== RECORDS SHOWN

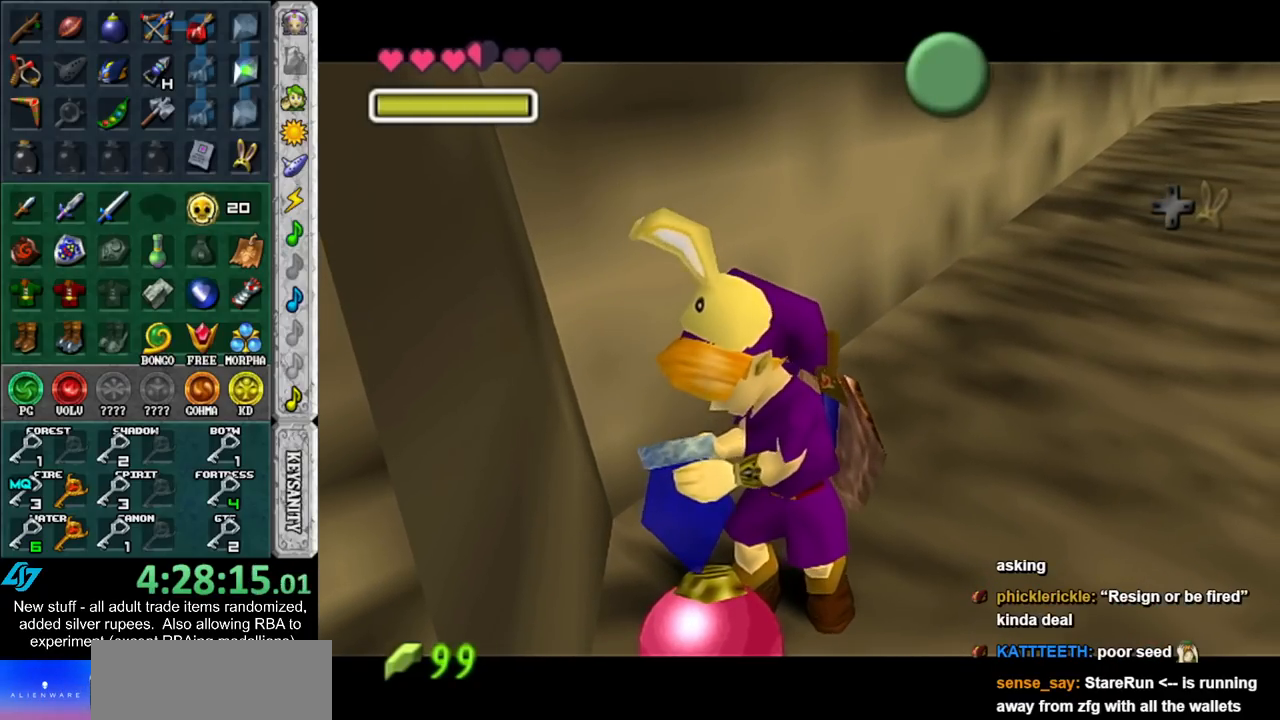
{"buttons": ["A", "B"], "left_stick": "center", "right_stick": "center", "events": [[83, "A", "down"], [83, "B", "down"], [167, "A", "up"], [167, "B", "up"], [267, "B", "down"], [267, "left_stick", "center"], [300, "A", "down"], [367, "A", "up"], [367, "B", "up"], [450, "A", "down"], [450, "B", "down"]]}
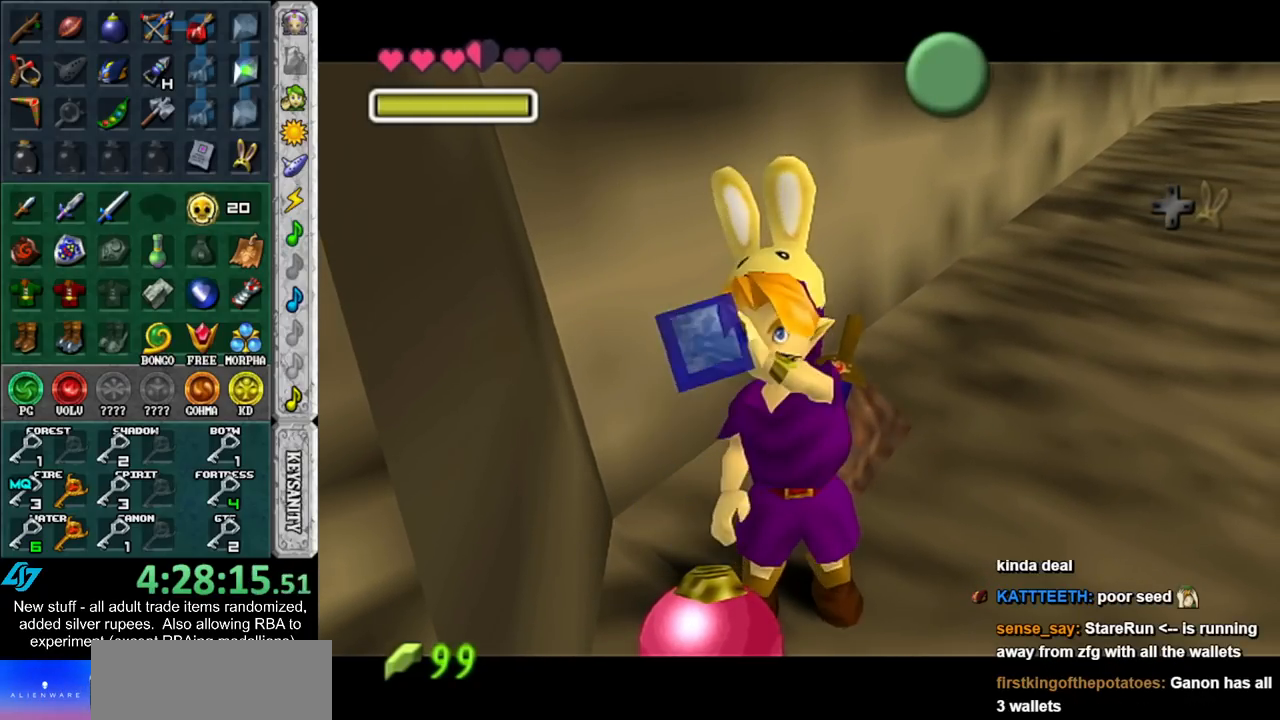
{"buttons": [], "left_stick": "center", "right_stick": "center", "events": [[17, "A", "up"], [17, "B", "up"], [117, "B", "down"], [133, "A", "down"], [200, "A", "up"], [200, "B", "up"]]}
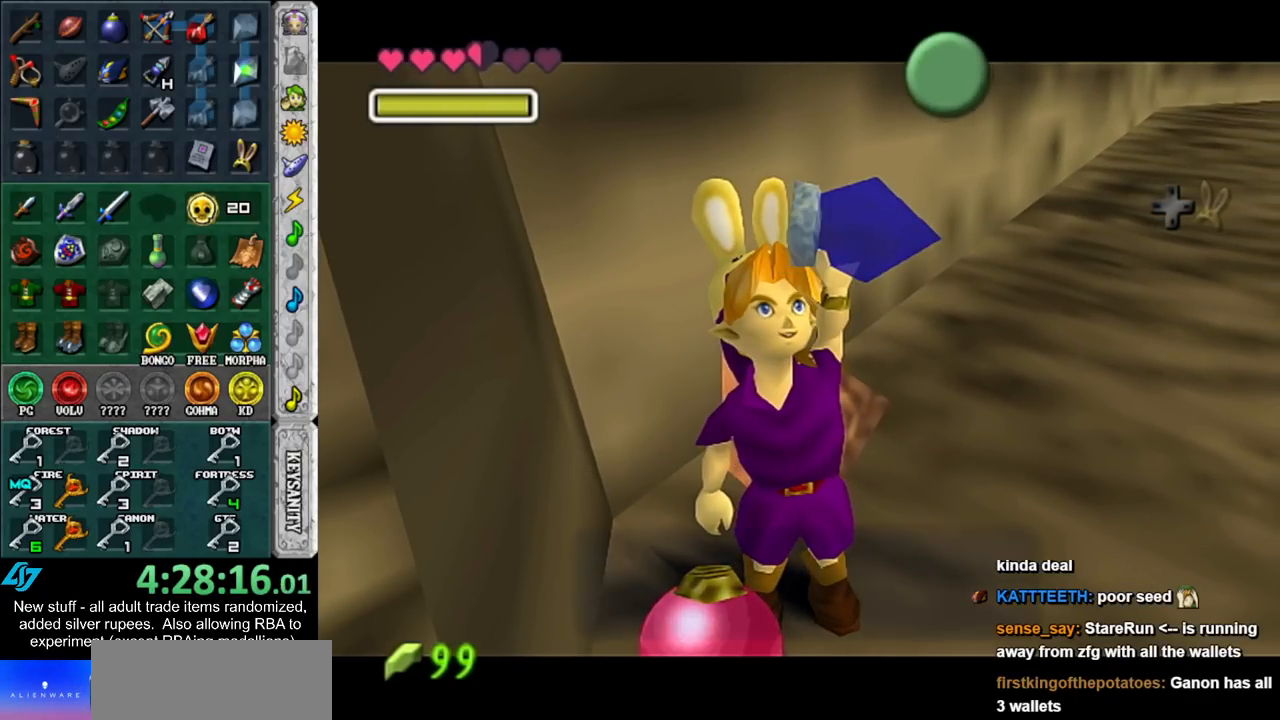
{"buttons": ["A"], "left_stick": "down", "right_stick": "center", "events": [[183, "left_stick", "down"], [400, "A", "down"]]}
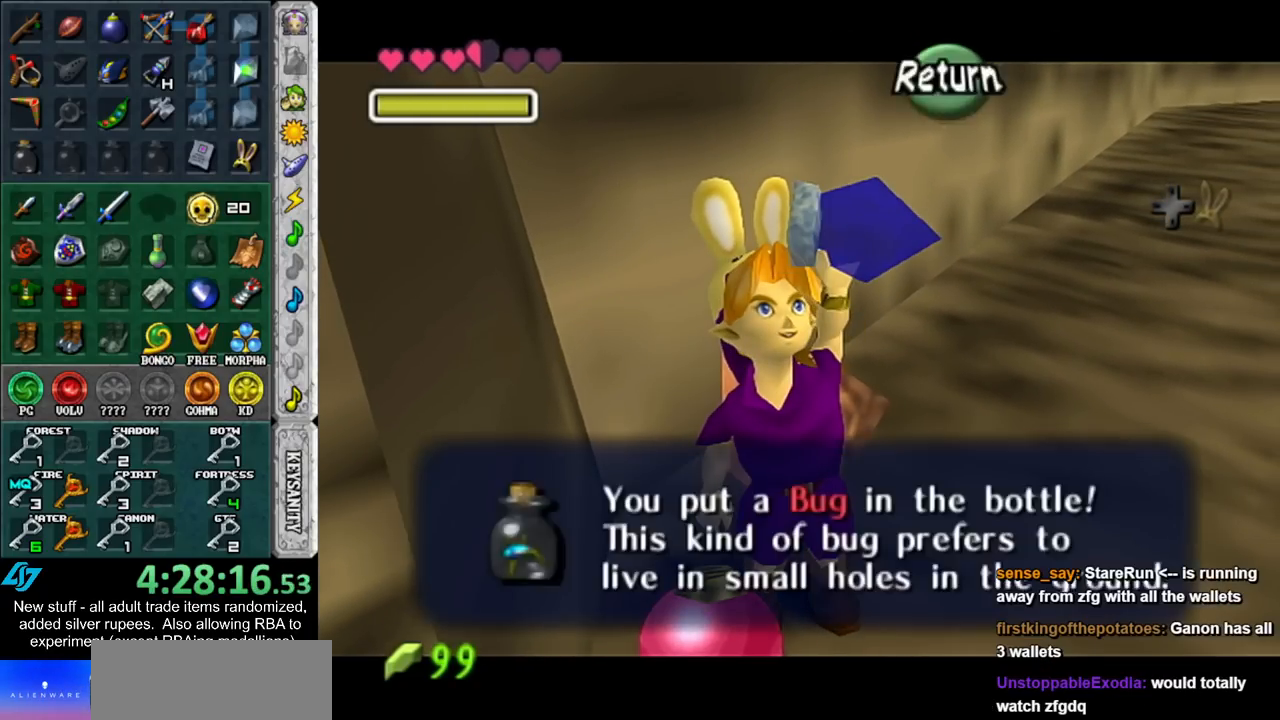
{"buttons": [], "left_stick": "down", "right_stick": "center", "events": [[17, "A", "up"]]}
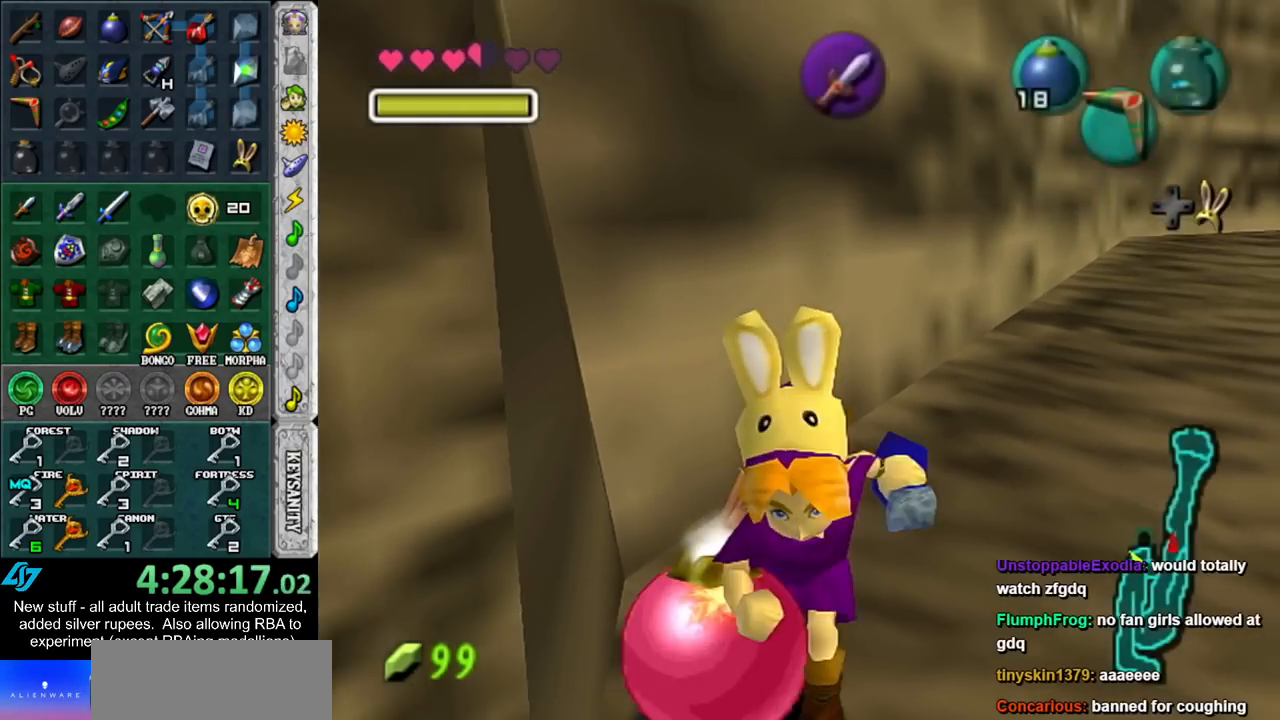
{"buttons": [], "left_stick": "down", "right_stick": "center", "events": []}
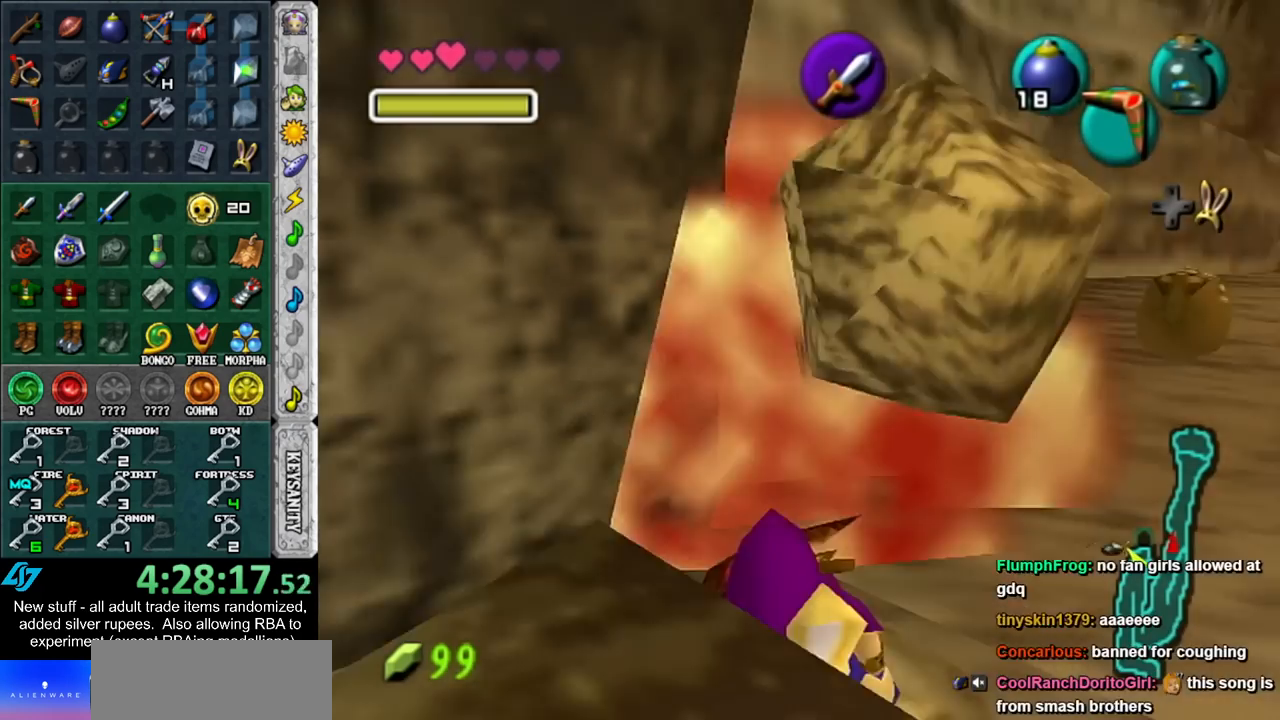
{"buttons": [], "left_stick": "center", "right_stick": "center", "events": [[200, "left_stick", "center"]]}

====

■ REQUIRED ACTION:
Give the preceding data back exactly, minus every picture.

■ SOLUTION FOR THIS TASK:
{"buttons": ["A", "B"], "left_stick": "center", "right_stick": "center", "events": [[83, "A", "down"], [83, "B", "down"], [167, "A", "up"], [167, "B", "up"], [267, "B", "down"], [267, "left_stick", "center"], [300, "A", "down"], [367, "A", "up"], [367, "B", "up"], [450, "A", "down"], [450, "B", "down"]]}
{"buttons": [], "left_stick": "center", "right_stick": "center", "events": [[17, "A", "up"], [17, "B", "up"], [117, "B", "down"], [133, "A", "down"], [200, "A", "up"], [200, "B", "up"]]}
{"buttons": ["A"], "left_stick": "down", "right_stick": "center", "events": [[183, "left_stick", "down"], [400, "A", "down"]]}
{"buttons": [], "left_stick": "down", "right_stick": "center", "events": [[17, "A", "up"]]}
{"buttons": [], "left_stick": "down", "right_stick": "center", "events": []}
{"buttons": [], "left_stick": "center", "right_stick": "center", "events": [[200, "left_stick", "center"]]}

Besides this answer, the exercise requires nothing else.